EU - The price of a failed Common Fisheries Policy (CFP) is high, said Guus Pastoor, President of the European Fish Processors Association and the European Federation of National Organisations of Importers and Exporters of Fish (AIPCE-CEP). Charlotte Johnston, TheFishSite editor reports.

There are disastrous consequences if the market does not accept the CFP reform, he said, addressing a debate at World Fisheries Congress 2012.

He laid out what he believes are the key components to the reform and what their failures would mean:

  • Reform to better manage fish stocks - failure to do this will result in ecological loss.
  • Optimise fishing and market opportunities - failure will result in economic loss.
  • Restore societies confidence in fisheries - failure of this will mean a loss of reputation in seafood.

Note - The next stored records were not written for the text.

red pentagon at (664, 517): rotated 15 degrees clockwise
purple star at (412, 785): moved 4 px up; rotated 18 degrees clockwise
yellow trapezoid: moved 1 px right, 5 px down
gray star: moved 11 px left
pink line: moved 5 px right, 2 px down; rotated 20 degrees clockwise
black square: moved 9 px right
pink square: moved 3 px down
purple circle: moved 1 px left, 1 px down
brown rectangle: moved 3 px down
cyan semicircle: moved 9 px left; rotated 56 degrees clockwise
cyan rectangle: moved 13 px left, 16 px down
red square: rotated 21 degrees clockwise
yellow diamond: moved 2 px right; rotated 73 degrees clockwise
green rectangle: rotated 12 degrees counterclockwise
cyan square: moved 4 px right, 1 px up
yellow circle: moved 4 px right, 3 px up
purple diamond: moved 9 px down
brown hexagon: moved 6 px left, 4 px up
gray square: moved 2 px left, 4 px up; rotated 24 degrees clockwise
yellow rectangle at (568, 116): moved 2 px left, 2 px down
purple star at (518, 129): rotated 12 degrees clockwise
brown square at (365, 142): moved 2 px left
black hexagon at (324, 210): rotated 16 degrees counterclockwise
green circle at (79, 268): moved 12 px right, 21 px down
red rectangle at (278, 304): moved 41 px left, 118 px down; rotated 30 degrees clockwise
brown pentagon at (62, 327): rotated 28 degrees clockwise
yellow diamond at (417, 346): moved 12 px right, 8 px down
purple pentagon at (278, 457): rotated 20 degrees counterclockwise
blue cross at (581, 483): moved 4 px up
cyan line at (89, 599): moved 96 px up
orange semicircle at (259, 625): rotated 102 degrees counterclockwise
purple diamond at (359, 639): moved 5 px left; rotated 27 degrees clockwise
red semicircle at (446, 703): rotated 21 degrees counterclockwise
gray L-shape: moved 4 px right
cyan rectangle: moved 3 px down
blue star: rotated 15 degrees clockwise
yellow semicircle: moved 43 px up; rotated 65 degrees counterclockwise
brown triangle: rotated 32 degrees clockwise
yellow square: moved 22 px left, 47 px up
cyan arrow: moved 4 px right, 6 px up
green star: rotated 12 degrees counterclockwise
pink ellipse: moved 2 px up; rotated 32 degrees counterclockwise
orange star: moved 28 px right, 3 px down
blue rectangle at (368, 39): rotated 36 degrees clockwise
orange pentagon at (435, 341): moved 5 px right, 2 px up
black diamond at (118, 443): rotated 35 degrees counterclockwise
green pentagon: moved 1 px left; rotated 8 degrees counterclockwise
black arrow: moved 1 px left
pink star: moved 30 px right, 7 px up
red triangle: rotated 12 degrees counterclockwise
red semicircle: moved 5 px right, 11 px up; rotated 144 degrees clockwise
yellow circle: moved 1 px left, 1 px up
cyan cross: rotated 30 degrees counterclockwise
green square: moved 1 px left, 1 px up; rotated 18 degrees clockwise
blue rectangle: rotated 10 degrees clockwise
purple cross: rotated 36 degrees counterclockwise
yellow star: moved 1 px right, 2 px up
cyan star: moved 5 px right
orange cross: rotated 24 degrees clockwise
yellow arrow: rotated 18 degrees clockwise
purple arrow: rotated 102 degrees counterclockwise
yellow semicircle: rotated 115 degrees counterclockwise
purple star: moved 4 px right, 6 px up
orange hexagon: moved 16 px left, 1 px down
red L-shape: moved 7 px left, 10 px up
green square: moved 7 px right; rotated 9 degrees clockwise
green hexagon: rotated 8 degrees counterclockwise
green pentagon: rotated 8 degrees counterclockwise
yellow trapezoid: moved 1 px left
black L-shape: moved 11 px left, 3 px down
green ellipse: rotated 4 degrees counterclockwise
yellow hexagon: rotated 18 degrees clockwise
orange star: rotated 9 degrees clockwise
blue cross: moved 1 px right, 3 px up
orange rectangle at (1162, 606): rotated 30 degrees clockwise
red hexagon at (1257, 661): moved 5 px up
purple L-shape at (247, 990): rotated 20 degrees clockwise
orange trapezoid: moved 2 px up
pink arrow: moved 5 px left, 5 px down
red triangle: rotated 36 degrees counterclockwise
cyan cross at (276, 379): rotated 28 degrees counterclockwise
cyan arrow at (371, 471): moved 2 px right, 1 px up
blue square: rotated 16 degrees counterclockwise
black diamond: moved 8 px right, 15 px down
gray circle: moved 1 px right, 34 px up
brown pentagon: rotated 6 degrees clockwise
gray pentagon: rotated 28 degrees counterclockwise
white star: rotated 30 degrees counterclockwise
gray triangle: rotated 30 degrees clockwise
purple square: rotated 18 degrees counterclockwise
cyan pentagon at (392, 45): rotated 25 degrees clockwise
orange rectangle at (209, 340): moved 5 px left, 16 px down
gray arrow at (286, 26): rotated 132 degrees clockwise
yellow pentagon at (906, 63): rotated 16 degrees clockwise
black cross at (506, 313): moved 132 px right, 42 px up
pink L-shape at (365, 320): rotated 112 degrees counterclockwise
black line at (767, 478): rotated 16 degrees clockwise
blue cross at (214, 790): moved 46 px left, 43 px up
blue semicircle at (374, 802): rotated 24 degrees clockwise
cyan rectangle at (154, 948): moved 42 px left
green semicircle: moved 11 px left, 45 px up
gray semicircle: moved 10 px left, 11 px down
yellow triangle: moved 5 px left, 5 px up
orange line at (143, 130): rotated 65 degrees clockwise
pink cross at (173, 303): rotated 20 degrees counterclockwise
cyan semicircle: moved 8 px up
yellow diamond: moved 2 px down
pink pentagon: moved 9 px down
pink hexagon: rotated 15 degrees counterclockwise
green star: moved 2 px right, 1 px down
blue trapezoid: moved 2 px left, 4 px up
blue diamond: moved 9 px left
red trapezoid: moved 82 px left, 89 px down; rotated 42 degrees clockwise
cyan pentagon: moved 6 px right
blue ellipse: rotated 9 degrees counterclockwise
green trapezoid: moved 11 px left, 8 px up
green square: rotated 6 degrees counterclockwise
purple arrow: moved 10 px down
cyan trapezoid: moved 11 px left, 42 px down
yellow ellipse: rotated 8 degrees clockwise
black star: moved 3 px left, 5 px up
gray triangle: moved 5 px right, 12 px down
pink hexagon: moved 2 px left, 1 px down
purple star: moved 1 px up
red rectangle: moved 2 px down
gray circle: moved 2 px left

Consumers already have a negative perception of CFP, which means the changes this time must be hard hitting and effective, he said.

Mr Pastoor said to achieve this the whole industry must work together.

Working with imported fish

Mr Pastoor said that it was necessary to import fish products into the EU due to their being a supply deficit. The EU processes around 4.4 million tonnes of fish a year, he said, with a value of €23 billion to the economy. However EU consumers demand 13 million tonnes of fish products a year, meaning 9.6 million tonnes must be imported.

"Our market is too big to deliver too ourselves," he said. "Whilst a past failed CFP is partially to blame for EU imports, even with a successful CFP there would still be a need for imports to satisfy demand."

Demand is growing between one to 1.5 per cent a year, which means that in 20 years the EU will require an extra 1.5 million tonnes of fish.

Commenting that imported fish were no less inferior to domestic catches, as is often believed, Mr Pastoor said that as well as modernising the CFP, there were other ways which fishermen could add value to their catch.

The worst day to land catch is a Friday, he said, yet many do it. The popularity of fish increases at a weekend, and by landing catch on a Friday there is not enough time to process the fish to catch the weekend markets, he said.

"There are a number of ways to improve value throughout the chain," he concluded. "We just need to change the mindset."